This ruling applies for the following period<s>:
Year ended 30 June 2012
Year ended 30 June 2013
Year ended 30 June 2014
Year ended 30 June 2015
The scheme commences on:
1 July 2011
Relevant facts and circumstances
This ruling is based on the facts stated in the description of the scheme that is set out below. If your circumstances are materially different from these facts, this ruling has no effect and you cannot rely on it. The fact sheet has more information about relying on your private ruling.
The Trust is a family trust that is involved in machinery manufacturing and sale. They include specific machinery as well as other machinery and equipment specific to an industry.
Being a family trust, the guardian and appointer is Person A and upon their death, their spouse, Person B.
The trustee of the trust is a propriety company. The shareholders are Persons A and B.
The Trust has never lodged a family trust election as there are no carry forward capital or revenue losses in the trust.
The trust owns four major assets:
Goodwill relating to the trading operation
Commercial Land and Buildings at cost (premises from which the business is conducted)
Plant & Equipment (not fixed to the buildings) relating to the above business
Trading stock relating to the business
There are no collectible assets, personal use assets or precluded assets that are being rolled over other than plant and equipment and trading stock.
The trustees are considering the rollover of the business goodwill, non-fixed plant and equipment and the trading stock from the current business structure of a discretionary family trust to a private company.
The trustee wishes to retain the commercial land and building in the family trust due to favourable CGT concessions that are not available in a company structure.
The business commenced after 20 September 1985 and therefore all assets are post CGT assets
The trustees understand that the shares in the proposed rollover company cannot be redeemable preference shares.
The trust will own all the shares in the new company just after the trigger event as per section 122-25 of the ITAA 1997.
The trustees are not seeking advice on small business CGT concessions as the business does not meet the necessary requirements to be classified as a small business.

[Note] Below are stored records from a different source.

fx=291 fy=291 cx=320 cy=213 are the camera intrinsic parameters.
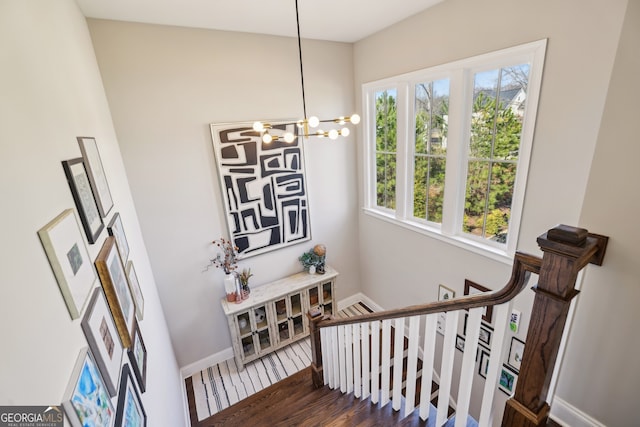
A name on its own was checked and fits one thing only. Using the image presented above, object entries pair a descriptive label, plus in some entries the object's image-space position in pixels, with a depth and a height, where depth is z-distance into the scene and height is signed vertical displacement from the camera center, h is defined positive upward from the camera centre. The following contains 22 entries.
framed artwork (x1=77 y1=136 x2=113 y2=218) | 1.33 -0.14
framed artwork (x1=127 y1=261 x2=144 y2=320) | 1.64 -0.84
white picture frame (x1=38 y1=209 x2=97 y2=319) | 0.78 -0.32
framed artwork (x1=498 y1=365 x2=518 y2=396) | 2.20 -1.98
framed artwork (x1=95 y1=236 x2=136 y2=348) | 1.17 -0.60
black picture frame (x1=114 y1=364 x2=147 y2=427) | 1.02 -0.95
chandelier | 1.78 +0.04
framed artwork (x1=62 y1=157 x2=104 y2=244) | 1.08 -0.19
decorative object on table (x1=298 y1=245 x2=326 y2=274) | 3.65 -1.55
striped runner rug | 2.98 -2.58
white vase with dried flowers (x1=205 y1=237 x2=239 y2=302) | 3.13 -1.30
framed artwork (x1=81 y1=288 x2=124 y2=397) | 0.92 -0.65
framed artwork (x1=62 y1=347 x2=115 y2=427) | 0.69 -0.63
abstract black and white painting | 2.97 -0.56
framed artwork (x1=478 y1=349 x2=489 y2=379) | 2.56 -2.07
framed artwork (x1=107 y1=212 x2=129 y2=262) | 1.52 -0.49
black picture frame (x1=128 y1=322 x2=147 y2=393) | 1.33 -1.02
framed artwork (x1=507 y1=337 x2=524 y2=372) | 2.32 -1.83
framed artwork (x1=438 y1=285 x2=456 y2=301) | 2.89 -1.65
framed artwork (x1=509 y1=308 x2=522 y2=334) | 2.31 -1.55
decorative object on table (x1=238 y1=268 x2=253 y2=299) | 3.28 -1.57
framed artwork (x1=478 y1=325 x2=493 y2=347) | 2.47 -1.77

Relevant legislative provisions
Income Tax Assessment Act 1997 Section 40-285,
Income Tax Assessment Act 1997 Section 70-90,
Income Tax Assessment Act 1997 Section 122-15,
Income Tax Assessment Act 1997 Section 122-25,
Income Tax Assessment Act 1997 Subsection 122-25(2) and
Income Tax Assessment Act 1997 Subsection 122-25(3).
Summary
Under section 122-15 of the ITAA 1997, the Trust will be eligible for rollover relief in respect of the transfer of the goodwill of the trust to the company in exchange for shares in the company.
As not all of the assets of the trust are being transferred, the trading stock and non-fixed equipment of the trust, being precluded assets, will not be eligible for the rollover relief under section 122-15 of the ITAA 1997. The market value of the trading stock on the day of the transfer will be included in the assessable income of the trust and a balancing adjustment event in relation to the non-fixed plant and equipment will occur on the day of transfer.
Detailed reasoning
An individual or a trustee can choose roll-over under Subdivision 122-A of the ITAA 1997 if they dispose of an asset (or all the assets of a business) to a company (section 122-15 of the ITAA 1997).
Roll-over relief is available under section 122-15 of the ITAA 1997 to trustees of a trust who dispose of a CGT asset, or all the assets of a business, to a company in which the trustees will own all the shares after the CGT event.
However there are a number of conditions in sections 122-20 and 122-25 of the ITAA 1997 which must be met before roll-over relief is available. These conditions are:
A trigger event must happen involving the trustees and the company. A trigger event includes CGT event A1, which involves the disposal of an asset, or all of the assets from the trustee to the company.
The consideration the trustee received for the trigger event happening must only be shares in the company and/or the company undertaking to discharge one or more liabilities in respect of the assets
The market value of the shares that the trustee receives for the trigger event happening must be substantially the same as the market value of the asset or assets disposed of, less any liability the company undertakes to discharge in respect of the asset or assets.
The trustee must own all the shares in the company just after the time of the trigger event and in the same capacity as the trustees owned the assets that the company comes to own.
Where not all of the assets of a trust are transferred to the company, that is only specific assets are transferred, under subsection 122-25(2) item 1 of the ITAA 1997, the roll-over relief does not apply to the disposal or creation of any of the following assets:
· a collectable or personal use asset; or
· a decoration awarded for valour or brave conduct; or
· a precluded asset.
Precluded assets, under subsection 122-25(3) of the ITAA 1997 include
· a depreciating asset; or
· trading stock; or
· an interest in the copyright in a film referred to in section 118-30.
Application of the law
With the proposed transaction, not all of the assets of the trust will be rolled over into the company. The trust will retain ownership of the land and building while transferring the goodwill, non-fixed plant and equipment and trading stock.
When specific assets are transferred, the rollover provision will not apply to precluded assets. Precluded assets include depreciable assets and trading stock. Therefore although the rollover under subdivision 122-A of the ITAA 1997 will be available in respect of the goodwill of the trust, the rollover will not be available in relation to the non-fixed plant and equipment or the trading stock.
Trading Stock
When an entity stops holding trading stock, in this case due to transfer of the stock to another entity, section 70-90 of the ITAA 1997 operates to include in the assessable income of the entity the market value of the stock on the day of the disposal.
Non-fixed plant and equipment
When depreciable assets are transferred from one entity to another, a balancing adjustment event for the purposes of section 40-285 of the ITAA 1997 will occur.
An amount will be included in the entity's assessable income if the asset's termination value is greater than the adjustable value just before the event occurred.
Conversely, an entity is able to deduct an amount if the asset's termination value is less than its adjustable value just before the event occurred.